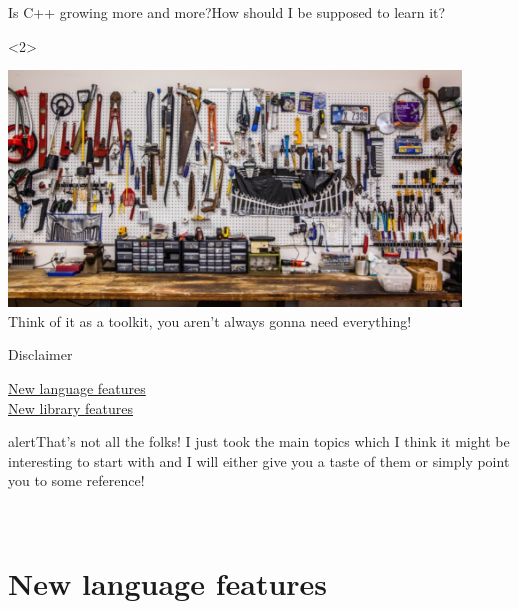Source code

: \documentclass[usenames,dvipsnames,svgnames,14pt]{beamer}
\begin{document}
    \begin{frame}{Is C++ growing more and more?}{How should I be supposed to learn it?}
        \begin{uncoverenv}<2>
            \begin{center}
                \includegraphics[width=0.9\textwidth]{Toolkit}\\[1mm]
                Think of it as a toolkit, you aren't always gonna need everything!
            \end{center}
        \end{uncoverenv}
    \end{frame}
    \begin{frame}{Disclaimer}
        \vspace{-3mm}
        \centering
        \begin{center}
            \hyperlink{P1}{ New language features}\\[3mm]
            \hyperlink{P2}{ New library features}
        \end{center}
        \begin{varblock}{alert}{That's not all the folks!}
            I just took the main topics which I think it might be interesting to start with and I will either give you a taste of them or simply point you to some reference!
        \end{varblock}
        \bigskip
        \\[3mm]
    \end{frame}
    \label{P1}
    \part{New language features}
    
    \label{P2}
\end{document}
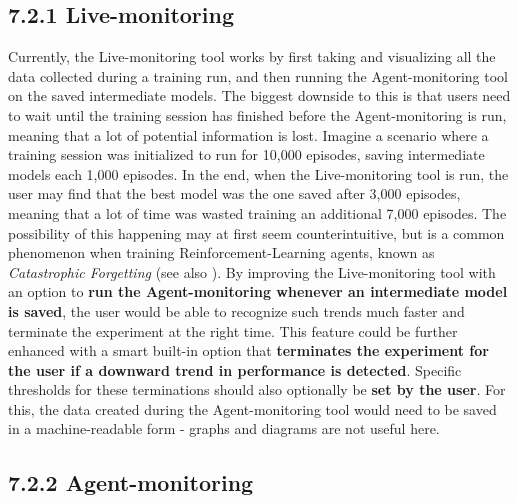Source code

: \subsection*{7.2.1 Live-monitoring}\label{subsec:FutureLiveMonitoring}

Currently, the Live-monitoring tool works by first taking and visualizing all the data collected during a training run, and then running the Agent-monitoring tool on the saved intermediate models. The biggest downside to this is that users need to wait until the training session has finished before the Agent-monitoring is run, meaning that a lot of potential information is lost. Imagine a scenario where a training session was initialized to run for 10,000 episodes, saving intermediate models each 1,000 episodes. In the end, when the Live-monitoring tool is run, the user may find that the best model was the one saved after 3,000 episodes, meaning that a lot of time was wasted training an additional 7,000 episodes. The possibility of this happening may at first seem counterintuitive, but is a common phenomenon when training Reinforcement-Learning agents, known as \emph{Catastrophic Forgetting} (see also \cite{CatastrophicForgetting}). By improving the Live-monitoring tool with an option to \textbf{run the Agent-monitoring whenever an intermediate model is saved}, the user would be able to recognize such trends much faster and terminate the experiment at the right time. This feature could be further enhanced with a smart built-in option that \textbf{terminates the experiment for the user if a downward trend in performance is detected}. Specific thresholds for these terminations should also optionally be \textbf{set by the user}. For this, the data created during the Agent-monitoring tool would need to be saved in a machine-readable form - graphs and diagrams are not useful here.

\subsection*{7.2.2 Agent-monitoring}\label{subsec:FutureAgentMonitoring}

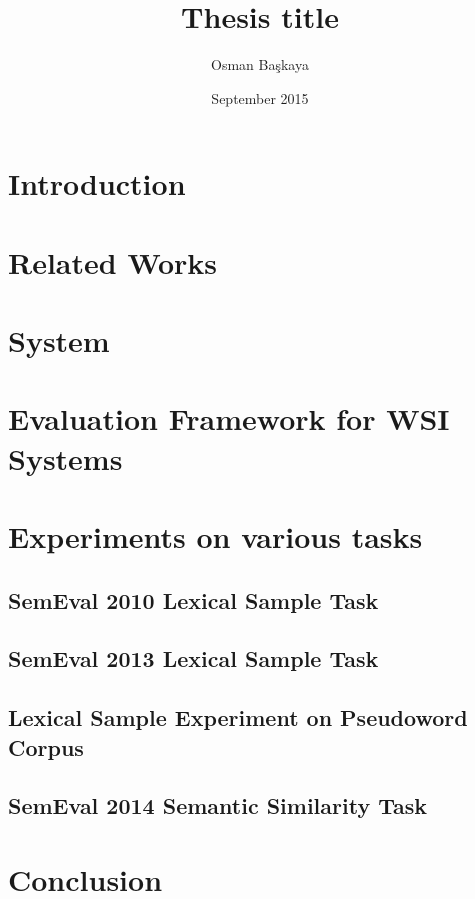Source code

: \documentclass[a4paper, 12pt]{book}
\title{Thesis title}
\author{Osman Başkaya}
\date{September 2015}
\begin{document}
\maketitle




\tableofcontents

\chapter{Introduction}

\chapter{Related Works}

\chapter{System}


\chapter{Evaluation Framework for WSI Systems}


\chapter{Experiments on various tasks}
\section{SemEval 2010 Lexical Sample Task}\label{subsection:semeval10}

\section{SemEval 2013 Lexical Sample Task}\label{subsection:semeval13}

\section{Lexical Sample Experiment on Pseudoword Corpus}\label{subsection:pseudoset}
\section{SemEval 2014 Semantic Similarity Task}\label{section:sem-sim-task}

\chapter{Conclusion}


% 

% 
% 


%

\end{document}
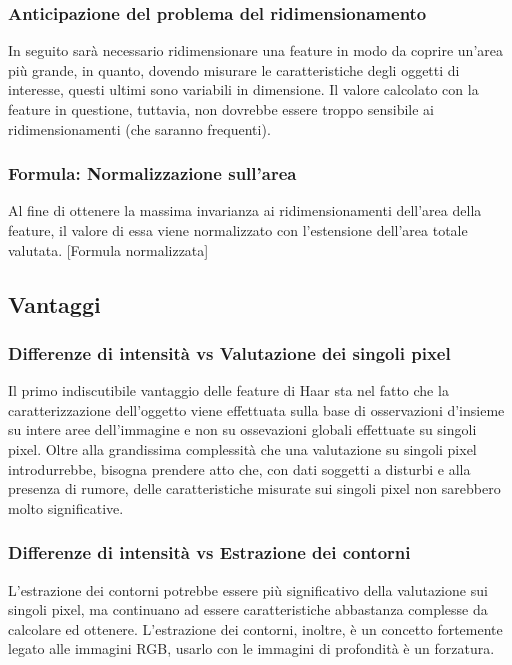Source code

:             \subsubsection{Anticipazione del problema del ridimensionamento}
            In seguito sarà necessario ridimensionare una feature in modo da coprire un'area più grande, in quanto, dovendo misurare le caratteristiche degli oggetti di interesse, questi ultimi sono variabili in dimensione.
            Il valore calcolato con la feature in questione, tuttavia, non dovrebbe essere troppo sensibile ai ridimensionamenti (che saranno frequenti).

            \subsubsection{Formula: Normalizzazione sull'area}
            Al fine di ottenere la massima invarianza ai ridimensionamenti dell'area della feature, il valore di essa viene normalizzato con l'estensione dell'area totale valutata.
            [Formula normalizzata]

        \subsection{Vantaggi}
            \subsubsection{Differenze di intensità vs Valutazione dei singoli pixel}
            Il primo indiscutibile vantaggio delle feature di Haar sta nel fatto che la caratterizzazione dell'oggetto viene effettuata sulla base di osservazioni d'insieme su intere aree dell'immagine e non su ossevazioni globali effettuate su singoli pixel.
            Oltre alla grandissima complessità che una valutazione su singoli pixel introdurrebbe, bisogna prendere atto che, con dati soggetti a disturbi e alla presenza di rumore, delle caratteristiche misurate sui singoli pixel non sarebbero molto significative.

            \subsubsection{Differenze di intensità vs Estrazione dei contorni}
            L'estrazione dei contorni potrebbe essere più significativo della valutazione sui singoli pixel, ma continuano ad essere caratteristiche abbastanza complesse da calcolare ed ottenere.
            L'estrazione dei contorni, inoltre, è un concetto fortemente legato alle immagini RGB, usarlo con le immagini di profondità è un forzatura.

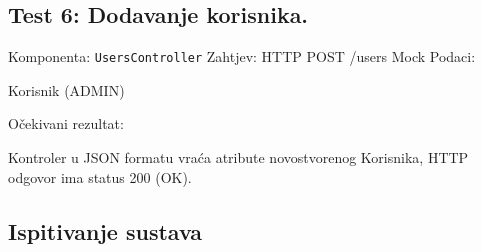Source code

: 			\subsection*{Test 6: Dodavanje korisnika.}
			Komponenta: \lstinline[language=Java]{UsersController} \newline
			Zahtjev: HTTP POST /users \newline
			Mock Podaci:
			\begin{packed_item}
				\item Korisnik (ADMIN)
			\end{packed_item}
			Očekivani rezultat:
			\begin{packed_item}
				\item Kontroler u JSON formatu vraća atribute novostvorenog Korisnika, HTTP odgovor ima status 200 (OK).
			\end{packed_item}
			
			\subsection{Ispitivanje sustava}
			
			 
	
			\eject
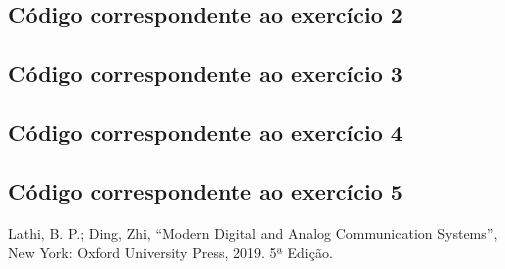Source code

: \documentclass[a4paper,12pt,oneside,openany,table,xcdraw]{article}
\begin{document}

\vspace{0.3cm}


\vspace{0.3cm}



\vspace{0.3cm}
\subsection{Código correspondente ao exercício 2} \label{anexo:ex2}


\vspace{0.3cm}
\subsection{Código correspondente ao exercício 3} \label{anexo:ex3}

\vspace{0.3cm}



\vspace{0.3cm}
\subsection{Código correspondente ao exercício 4} \label{anexo:ex4}

\vspace{0.3cm}



\vspace{0.3cm}
\subsection{Código correspondente ao exercício 5} \label{anexo:ex4}


\newpage
\begin{thebibliography}{9} 


    Lathi, B. P.; Ding, Zhi,
    “Modern Digital and Analog Communication Systems”, New York: 
    Oxford University Press, 2019. 5ª Edição.

\end{thebibliography}
\end{document}
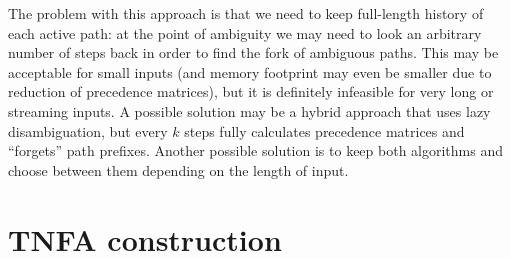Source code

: \documentclass[AMA,STIX1COL]{WileyNJD-v2}
\begin{document}
The problem with this approach is that we need to keep full-length history of each active path:
at the point of ambiguity we may need to look an arbitrary number of steps back
in order to find the fork of ambiguous paths.
%
This may be acceptable for small inputs (and memory footprint may even be smaller due to reduction of precedence matrices),
but it is definitely infeasible for very long or streaming inputs.
%
A possible solution may be a hybrid approach that uses lazy disambiguation,
but every $k$ steps fully calculates precedence matrices and ``forgets'' path prefixes.
Another possible solution is to keep both algorithms and choose between them depending on the length of input.


\section{TNFA construction}\label{section_tnfa}
\end{document}
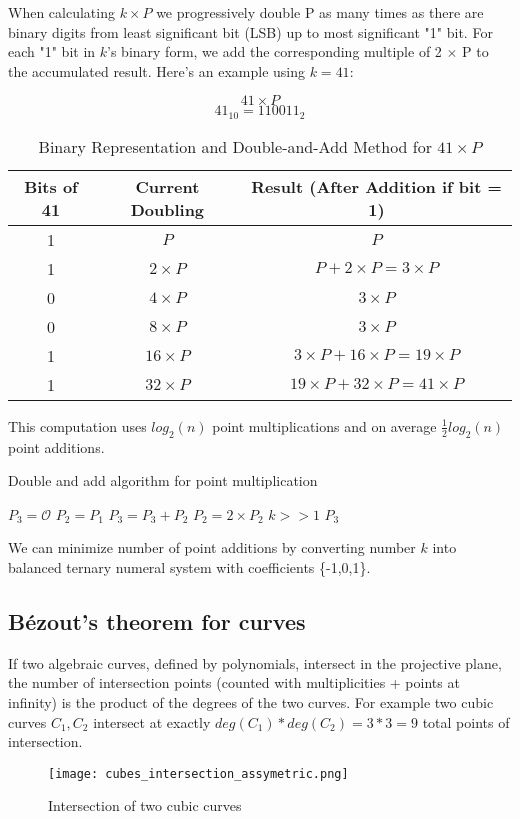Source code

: \documentclass[bp,en]{FEIstyle}
\begin{document}
When calculating $k\times P$ we progressively double P as many times as there are binary digits from least significant bit (LSB) up to most significant "1" bit. For each "1" bit in $k$'s binary form, we add the corresponding multiple of 2 $\times$ P to the accumulated result. Here's an example using $k=41$:

\[
41 \times P 
\]
\[
41_{10} = 110011_2  
\]
\begin{table}[H]
\centering
\begin{tabular}{|c|c|c|}
\hline
\textbf{Bits of 41} & \textbf{Current Doubling} & \textbf{Result (After Addition if bit = 1)} \\ \hline
1 & $P$ & $P$ \\ \hline
1 & $2\times P$ & $P+2\times P=3\times P$ \\ \hline
0 & $4\times P$ & $3\times P$ \\ \hline
0 & $8\times P$ & $3\times P$ \\ \hline
1 & $16\times P$ & $3\times P+16\times P=19\times P$ \\ \hline
1 & $32\times P$ & $19\times P+32\times P=41\times P$ \\ \hline
\end{tabular}
\caption{Binary Representation and Double-and-Add Method for $41 \times P$}\end{table}This computation uses $log_2(n)$ point multiplications and on average $\frac{1}{2}log_2(n)$ point additions. 
\newpage

\begin{algorithm}
\caption{Double and add algorithm for point multiplication }  
\label{alg:double-and-add-safer}                         
\begin{algorithmic}[1]                    
    \STATE $P_3 = \mathcal{O}$
    \STATE $P_2 = P_1$ 
            \STATE $P_3= P_3 + P_2$ 
        \ENDIF
        \STATE $P_2 = 2 \times P_2$ 
        \STATE $k >> 1$
    \ENDWHILE
    \RETURN $P_3$
\end{algorithmic}
\end{algorithm}
We can minimize number of point additions by converting number $k$ into balanced ternary numeral system with coefficients \{-1,0,1\}. 

\subsection*{Bézout's theorem for curves }
If two algebraic curves, defined by polynomials, intersect in the projective plane, the number of intersection points (counted with multiplicities + points at infinity) is the product of the degrees of the two curves. For example two cubic curves  $C_1,C_2$ intersect at exactly $deg(C_1)*deg(C_2)=3*3=9$ total points of intersection. 
\begin{figure}[h!]
  \centering
\texttt{[image: cubes\_intersection\_assymetric.png]}
  \caption{Intersection of two cubic curves}
  \label{fig:your_label}
\end{figure}
\end{document}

▸ **TASK OBJECTIVE**
Report how many lines in the data include the word "correspondente". Nothing else is needed.

▸ **FINAL ANSWER**
4